Jabe Tyler (19) was sentenced by Judge John Macdonald in the Dunedin District Court yesterday after earlier accepting an indication of a sentence of not more than six and a-half years' jail.
Tyler had admitted 18 charges, most of them committed with co-offender Luke Sears (24), in Dunedin, Kaikoura, Nelson, Wellington, Feilding, Stratford and Wanganui between May 1 and 15 last year.
He was yesterday sentenced to five years and nine months' jail for aggravated robbery, with concurrent prison terms of five years (kidnapping), 18 months (burglary), nine months (five vehicle thefts, possessing firearms and dishonestly using a document), and two months (possessing cannabis, three thefts of petrol, breaching community work and supervision and breaching his bail).
On a charge of driving while disqualified, Tyler was convicted and disqualified for another six months.
Tyler was already on bail for his involvement in March last year, with another young man, in the unlawful taking of a Hino truck from a Milton service station, the burglary of a farm shed at Kuri Bush, from where a farm bike was stolen, and the unlawful taking of a builder's Toyota van from Brighton, when he and Sears set off on their offending spree up the South Island to Wellington, then Taranaki.
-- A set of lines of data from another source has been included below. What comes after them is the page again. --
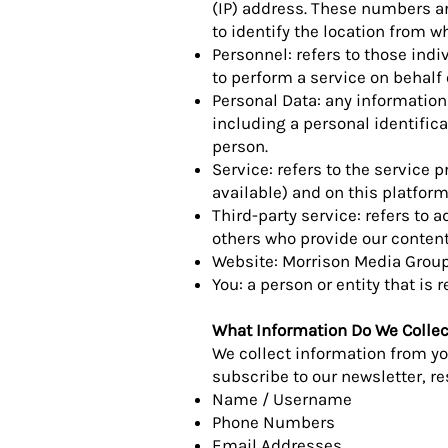
(IP) address. These numbers ar
to identify the location from w
Personnel: refers to those ind
to perform a service on behalf o
Personal Data: any information 
including a personal identificat
person.
Service: refers to the service 
available) and on this platform
Third-party service: refers to
others who provide our content
Website: Morrison Media Group'
You: a person or entity that is
What Information Do We Collec
We collect information from you
subscribe to our newsletter, res
Name / Username
Phone Numbers
Email Addresses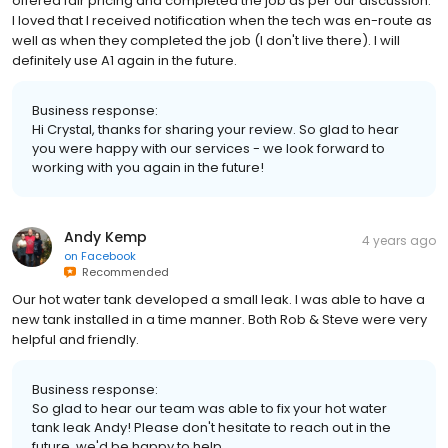
offered fair pricing and completed the job as per our discussion.
I loved that I received notification when the tech was en-route as
well as when they completed the job (I don't live there). I will
definitely use A1 again in the future.
Business response:
Hi Crystal, thanks for sharing your review. So glad to hear
you were happy with our services - we look forward to
working with you again in the future!
Andy Kemp
4 years ago
on
Facebook
Recommended
Our hot water tank developed a small leak. I was able to have a
new tank installed in a time manner. Both Rob & Steve were very
helpful and friendly.
Business response:
So glad to hear our team was able to fix your hot water
tank leak Andy! Please don't hesitate to reach out in the
future, we'd be happy to help.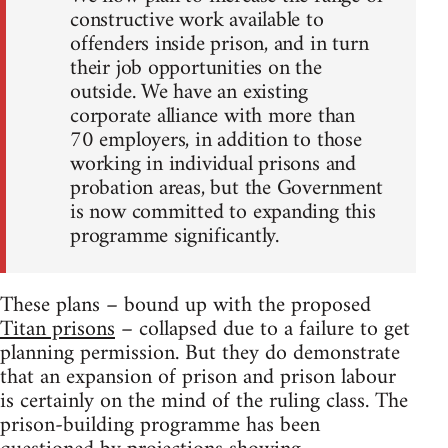
constructive work available to
offenders inside prison, and in turn
their job opportunities on the
outside. We have an existing
corporate alliance with more than
70 employers, in addition to those
working in individual prisons and
probation areas, but the Government
is now committed to expanding this
programme significantly.
These plans – bound up with the proposed
Titan prisons
– collapsed due to a failure to get
planning permission. But they do demonstrate
that an expansion of prison and prison labour
is certainly on the mind of the ruling class. The
prison-building programme has been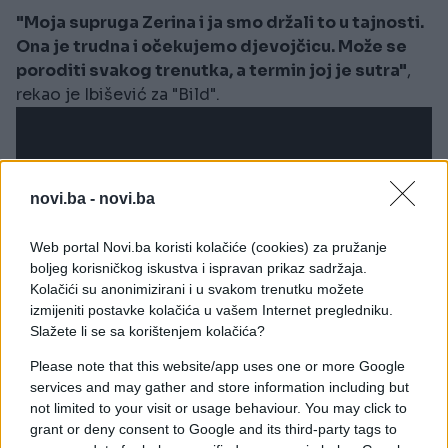
"Moja supruga Zerina i ja smo držali to u tajnosti.
Ona je trudna i očekujemo djevojčicu. Može se
poroditi svakog trenutka, a termin joj je sutra"
,
rekao je Ibišević za "Bild".
novi.ba -
novi.ba
Web portal Novi.ba koristi kolačiće (cookies) za pružanje
boljeg korisničkog iskustva i ispravan prikaz sadržaja.
Kolačići su anonimizirani i u svakom trenutku možete
izmijeniti postavke kolačića u vašem Internet pregledniku.
Slažete li se sa korištenjem kolačića?
Please note that this website/app uses one or more Google
services and may gather and store information including but
not limited to your visit or usage behaviour. You may click to
FH33
by
mediabh
grant or deny consent to Google and its third-party tags to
The pair unlawfully took, and later abandoned, three Subaru Legacy vehicles from Dunedin, Nelson and Wellington on May 1, 2 and 3, filling each with petrol they did not pay for - although they tried, on one occasion, to use a cash card found in one of the cars.
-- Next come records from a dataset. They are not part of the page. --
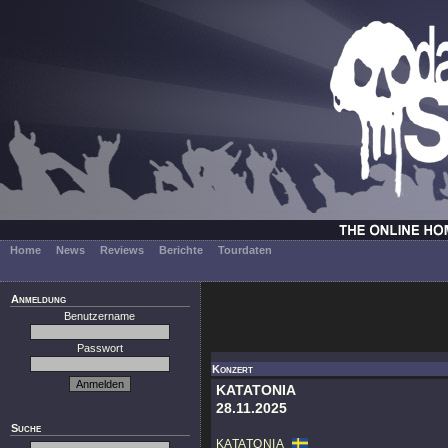
Home
News
Reviews
Berichte
Tourdaten
Anmeldung
Benutzername
Passwort
Konzert
KATATONIA
28.11.2025
Suche
KATATONIA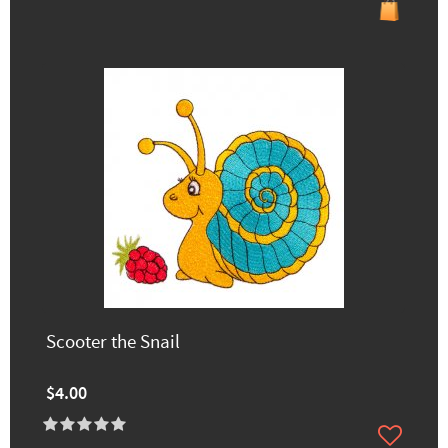
Scooter the Snail
$4.00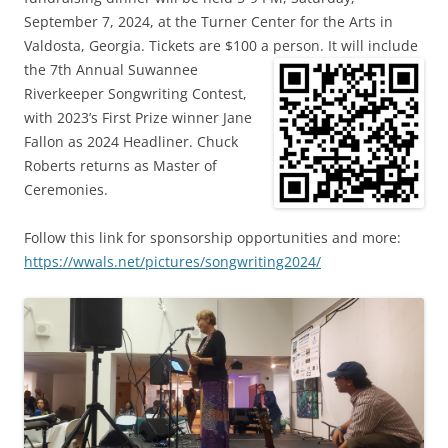
September 7, 2024, at the Turner Center for the Arts in
Valdosta, Georgia. Tickets are $100 a person.
It will include
the 7th Annual Suwannee
Riverkeeper Songwriting Contest,
with 2023’s First Prize winner Jane
Fallon as 2024 Headliner. Chuck
Roberts returns as Master of
Ceremonies.
Follow this link for sponsorship opportunities and more:
https://wwals.net/pictures/songwriting2024/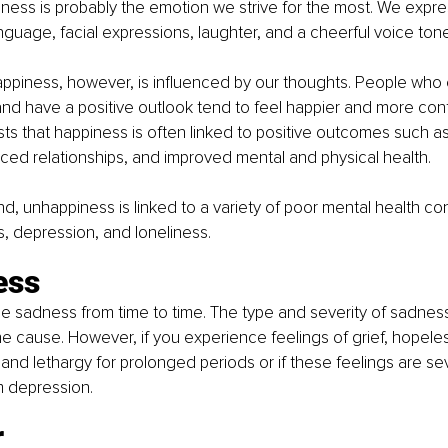
ness is probably the emotion we strive for the most. We expr
guage, facial expressions, laughter, and a cheerful voice tone
appiness, however, is influenced by our thoughts. People who
nd have a positive outlook tend to feel happier and more cont
s that happiness is often linked to positive outcomes such a
ced relationships, and improved mental and physical health.
d, unhappiness is linked to a variety of poor mental health con
ss, depression, and loneliness.
ess
e sadness from time to time. The type and severity of sadness
 cause. However, if you experience feelings of grief, hopele
and lethargy for prolonged periods or if these feelings are se
m depression.
r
They ran away when police were called but retrieved their stolen car and continued driving to Halcombe, near Feilding, where they abandoned that vehicle.
They were given a ride and a bed for the night by a Taranaki man and a friend and, the next day, after the man had gone to work, they tied up the second man, before stealing firearms and a large amount of cannabis from the Good Samaritan's house and driving away in the second man's car.
The kidnap victim managed to free himself and contact police. Tyler and Sears were pursued for 5.4km at speeds of up to 140kmh near Wanganui, dodging three sets of police road spikes, before police gave up the pursuit.
A second chase, at speeds of up to 100kmh, took place around several city streets not long afterwards, before it too was abandoned because of the danger to other motorists. Tyler and Sears were later found and arrested.
In the car, police found two firearms plus ammunition, 665g of cannabis head, 800g of cannabis leaf and 10 mature cannabis plants.
The kidnap victim had rope burns to his arms and bruising and tenderness to his head and neck where he had been punched.